I had hoped that the free community college movement would make many of these issues moot. But it fizzled at the federal level, as did most student loan forgiveness. Some states adopted versions of free community college, which is great, but states don’t have the fiscal flexibility that the federal government does. Most states aren’t allowed to run deficits, and public college enrollments are usually countercyclical to the economy, which means demand for college goes up at the same time that state tax revenues go down. Without a mechanism to offset the imbalance, public scholarship programs tend to get shorted when they’re most needed. Worse, even when they’re funded, state programs often include means-testing phase-outs that create gray zones of their own.

With all of those ways into the gray zone, it’s unsurprising that so many people are there. But as an industry, I don’t think we’ve paid enough attention to how people on the ground experience it.

It comes across as insulting. Being told that aid is for other people, but you have to pay what seems like an unreasonable amount, leaves a bad taste.

I’ve had conversations with parents who can’t believe that they’re judged too rich to help. They aren’t happy, and there isn’t much to say to make them happy. I can’t help but think that part of the reason the public hasn’t rallied to our side in response to recent political attacks is that after years of being directly and personally insulted, as they see it, they don’t mind seeing some payback. We can offer structural explanations, but structural explanations don’t help when you’re facing a tuition bill higher than you expected and the institution essentially tells you to suck it up. Heck, when UVA had the gall to raise TB’s tuition for a fully remote year, I was personally offended. Years later, I still grumble at the memory. The causes may be long-term and structural, but the offense is direct and personal.
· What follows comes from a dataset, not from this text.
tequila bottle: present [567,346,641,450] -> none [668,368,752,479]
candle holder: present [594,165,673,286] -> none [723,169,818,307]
Answers to the gray zone exist, in big and small ways.

The best big answer, of course, is recognizing the social benefit of education generally and supporting it with enough public funding that tuition becomes an afterthought. Public libraries don’t have the gray zone because they don’t charge for access to books. That’s an excellent model, and it has ample precedent. The challenge there is political.
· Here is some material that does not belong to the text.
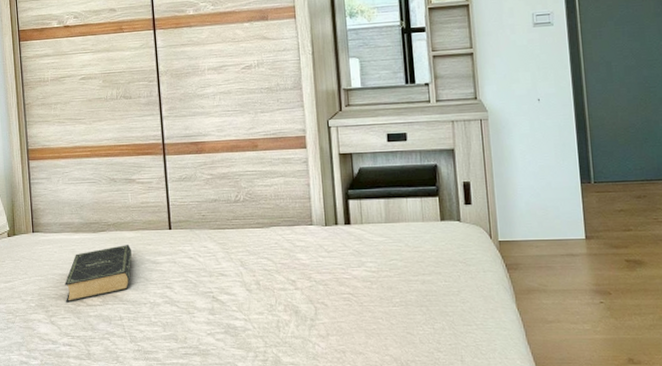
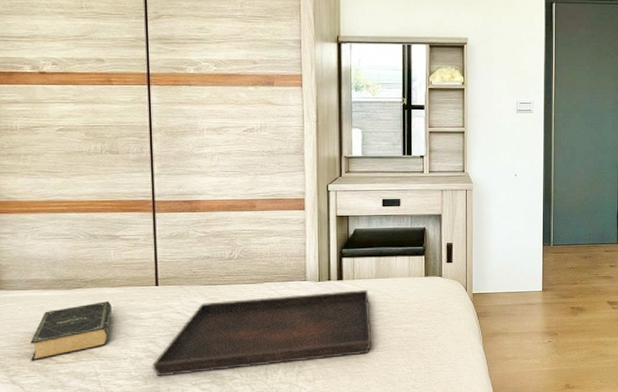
serving tray: none [169,236,387,324] -> present [152,290,372,377]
A small but institutionally actionable answer involves strategic philanthropy. We recently had a donor who specifically wanted to aim scholarship money at students in the gray zone, to ensure that they can finish their programs and get started in their careers. It struck me as a fantastic idea. Yes, it’s hard to scale, and yes, it leaves existing systems intact. But until we can get to a saner political moment, it can make a genuinely positive difference for untold numbers of students. It may even serve as a proof of concept for a larger change.
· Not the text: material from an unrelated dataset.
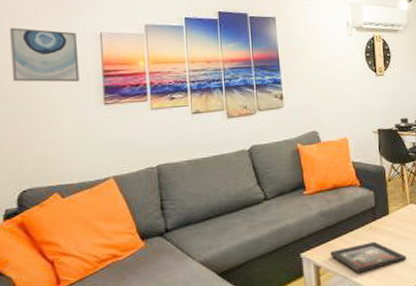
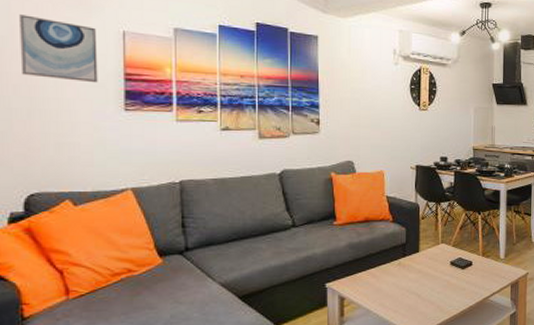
decorative tray: present [330,241,407,273] -> none [356,277,433,307]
The main challenge now is to acknowledge the existence of the gray zone and to incorporate that knowledge into policy. The gray zone isn’t just a regrettable imperfection; it’s a direct threat to higher education’s continued existence. It corrodes public support and plays into narratives that make us the bad guys. Every single time a policy includes means-testing, sliding scales, income cutoffs or gapping, we create enemies. We’ve focused so much on immediate economic cost that we’ve lost sight of long-term political cost. I’m much less worried about some scion of the upper middle class getting a free education than I am about folks in the vast middle deciding they’ve had enough and voting for people who will channel their anger at the wrong targets. The cost of that is much higher than simply getting it right in the first place.